London Times, April 19, 1836:
Fall of fish that had occurred in the neighborhood of Allahabad, India. It is said that the fish were of the chalwa species, about a span in length and a seer in weight—you know.
They were dead and dry.
Or they had been such a long time out of water that we can't accept that they had been scooped out of a pond, by a whirlwind—even though they were so definitely identified as of a known local species—
Or they were not fish at all.
I incline, myself, to the acceptance that they were not fish, but slender, fish-shaped objects of the same substance as that which fell at Amherst—it is said that, whatever they were, they could not be eaten: that "in the pan, they turned to blood."

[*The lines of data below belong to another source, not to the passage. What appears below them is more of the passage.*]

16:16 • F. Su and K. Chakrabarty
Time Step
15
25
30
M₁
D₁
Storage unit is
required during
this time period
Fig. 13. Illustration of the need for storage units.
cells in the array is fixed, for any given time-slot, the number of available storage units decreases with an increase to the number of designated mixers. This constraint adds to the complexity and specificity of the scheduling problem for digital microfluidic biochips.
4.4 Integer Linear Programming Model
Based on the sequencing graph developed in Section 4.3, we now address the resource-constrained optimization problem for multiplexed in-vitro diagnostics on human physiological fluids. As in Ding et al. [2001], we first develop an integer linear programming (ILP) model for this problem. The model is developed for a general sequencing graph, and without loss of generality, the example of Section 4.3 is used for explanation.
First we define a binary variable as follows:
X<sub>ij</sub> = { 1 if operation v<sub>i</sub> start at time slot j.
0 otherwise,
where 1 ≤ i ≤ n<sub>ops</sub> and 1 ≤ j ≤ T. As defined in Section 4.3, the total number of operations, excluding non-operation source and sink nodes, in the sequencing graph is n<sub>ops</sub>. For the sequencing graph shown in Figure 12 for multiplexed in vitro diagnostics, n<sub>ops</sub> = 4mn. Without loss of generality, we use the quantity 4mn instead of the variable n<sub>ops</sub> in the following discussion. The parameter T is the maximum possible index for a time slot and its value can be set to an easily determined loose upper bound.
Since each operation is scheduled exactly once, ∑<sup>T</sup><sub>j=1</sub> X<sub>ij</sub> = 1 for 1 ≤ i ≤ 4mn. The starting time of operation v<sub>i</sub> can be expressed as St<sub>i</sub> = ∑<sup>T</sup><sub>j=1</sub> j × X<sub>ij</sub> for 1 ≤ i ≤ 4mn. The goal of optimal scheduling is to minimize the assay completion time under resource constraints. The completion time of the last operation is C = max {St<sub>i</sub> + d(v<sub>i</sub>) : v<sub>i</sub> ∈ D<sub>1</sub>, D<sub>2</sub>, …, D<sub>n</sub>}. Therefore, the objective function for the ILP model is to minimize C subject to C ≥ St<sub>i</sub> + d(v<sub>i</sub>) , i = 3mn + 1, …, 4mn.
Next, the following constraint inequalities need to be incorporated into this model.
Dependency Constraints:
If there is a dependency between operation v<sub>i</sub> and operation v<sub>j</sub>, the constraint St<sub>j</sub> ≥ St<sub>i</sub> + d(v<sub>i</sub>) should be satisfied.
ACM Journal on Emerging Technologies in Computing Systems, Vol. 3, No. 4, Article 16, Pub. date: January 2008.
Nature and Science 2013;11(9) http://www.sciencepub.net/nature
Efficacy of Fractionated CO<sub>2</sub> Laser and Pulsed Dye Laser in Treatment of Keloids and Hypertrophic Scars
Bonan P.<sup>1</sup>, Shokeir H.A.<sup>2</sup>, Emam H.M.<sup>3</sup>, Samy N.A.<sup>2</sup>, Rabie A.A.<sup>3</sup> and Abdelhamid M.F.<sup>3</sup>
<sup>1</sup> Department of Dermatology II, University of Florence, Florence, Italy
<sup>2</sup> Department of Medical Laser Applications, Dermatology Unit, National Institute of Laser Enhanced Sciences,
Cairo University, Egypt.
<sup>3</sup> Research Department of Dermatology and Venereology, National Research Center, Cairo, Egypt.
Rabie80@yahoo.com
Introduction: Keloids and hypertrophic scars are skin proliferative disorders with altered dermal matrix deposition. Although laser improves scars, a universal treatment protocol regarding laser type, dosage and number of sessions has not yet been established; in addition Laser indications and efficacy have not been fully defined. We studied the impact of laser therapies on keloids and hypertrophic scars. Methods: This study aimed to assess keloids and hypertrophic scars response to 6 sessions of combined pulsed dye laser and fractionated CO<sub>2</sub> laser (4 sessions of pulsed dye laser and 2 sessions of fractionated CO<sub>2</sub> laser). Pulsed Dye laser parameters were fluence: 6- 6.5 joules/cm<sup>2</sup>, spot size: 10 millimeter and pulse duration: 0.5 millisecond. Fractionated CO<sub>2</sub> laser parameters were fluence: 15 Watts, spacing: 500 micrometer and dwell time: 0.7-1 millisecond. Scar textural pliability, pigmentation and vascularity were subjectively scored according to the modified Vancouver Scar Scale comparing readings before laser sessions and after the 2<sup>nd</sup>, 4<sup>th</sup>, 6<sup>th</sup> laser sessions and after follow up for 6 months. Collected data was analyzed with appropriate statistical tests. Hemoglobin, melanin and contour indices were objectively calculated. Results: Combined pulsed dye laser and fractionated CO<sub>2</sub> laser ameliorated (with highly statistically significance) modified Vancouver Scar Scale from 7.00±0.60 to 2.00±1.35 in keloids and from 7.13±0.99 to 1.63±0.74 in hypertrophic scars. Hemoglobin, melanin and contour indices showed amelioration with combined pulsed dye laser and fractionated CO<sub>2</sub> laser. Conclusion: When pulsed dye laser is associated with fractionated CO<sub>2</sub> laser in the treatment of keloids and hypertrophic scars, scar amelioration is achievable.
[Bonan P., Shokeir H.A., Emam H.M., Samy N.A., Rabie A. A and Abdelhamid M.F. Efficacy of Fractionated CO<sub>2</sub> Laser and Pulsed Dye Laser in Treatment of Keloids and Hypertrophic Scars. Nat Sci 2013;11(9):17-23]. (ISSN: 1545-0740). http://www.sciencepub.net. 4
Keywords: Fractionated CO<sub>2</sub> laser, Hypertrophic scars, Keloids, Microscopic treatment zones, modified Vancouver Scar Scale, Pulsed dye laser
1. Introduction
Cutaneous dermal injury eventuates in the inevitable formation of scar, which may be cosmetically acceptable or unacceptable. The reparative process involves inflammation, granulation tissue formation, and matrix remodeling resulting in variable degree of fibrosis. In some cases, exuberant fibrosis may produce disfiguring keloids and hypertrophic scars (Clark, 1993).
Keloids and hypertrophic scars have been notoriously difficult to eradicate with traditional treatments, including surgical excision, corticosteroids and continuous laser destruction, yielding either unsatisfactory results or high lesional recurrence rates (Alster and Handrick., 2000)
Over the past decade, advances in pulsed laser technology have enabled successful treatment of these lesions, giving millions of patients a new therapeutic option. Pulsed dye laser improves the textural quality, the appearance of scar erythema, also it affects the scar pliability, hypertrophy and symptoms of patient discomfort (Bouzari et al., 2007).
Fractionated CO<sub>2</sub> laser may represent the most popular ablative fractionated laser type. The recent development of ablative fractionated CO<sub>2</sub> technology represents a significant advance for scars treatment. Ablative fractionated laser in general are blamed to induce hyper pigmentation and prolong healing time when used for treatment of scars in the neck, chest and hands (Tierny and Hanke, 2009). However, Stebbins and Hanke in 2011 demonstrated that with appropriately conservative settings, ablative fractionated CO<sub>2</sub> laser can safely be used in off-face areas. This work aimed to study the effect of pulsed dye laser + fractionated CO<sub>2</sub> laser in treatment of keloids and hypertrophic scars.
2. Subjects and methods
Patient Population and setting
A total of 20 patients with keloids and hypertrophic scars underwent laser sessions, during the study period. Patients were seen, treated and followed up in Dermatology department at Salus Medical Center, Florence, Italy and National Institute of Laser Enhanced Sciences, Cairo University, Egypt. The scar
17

For details of this story see the Journal of the Asiatic Society of Bengal, 1834-307. May 16 or 17, 1834, is the date given in the Journal.
In the American Journal of Science, 1-25-362, occurs the inevitable damnation of the Amherst object:
Prof. Edward Hitchcock went to live in Amherst. He says that years later, another object, like the one said to have fallen in 1819, had been found at "nearly the same place." Prof. Hitchcock was invited by Prof. Graves to examine it. Exactly like the first one. Corresponded in size and color and consistency. The chemic reactions were the same.
Prof. Hitchcock recognized it in a moment.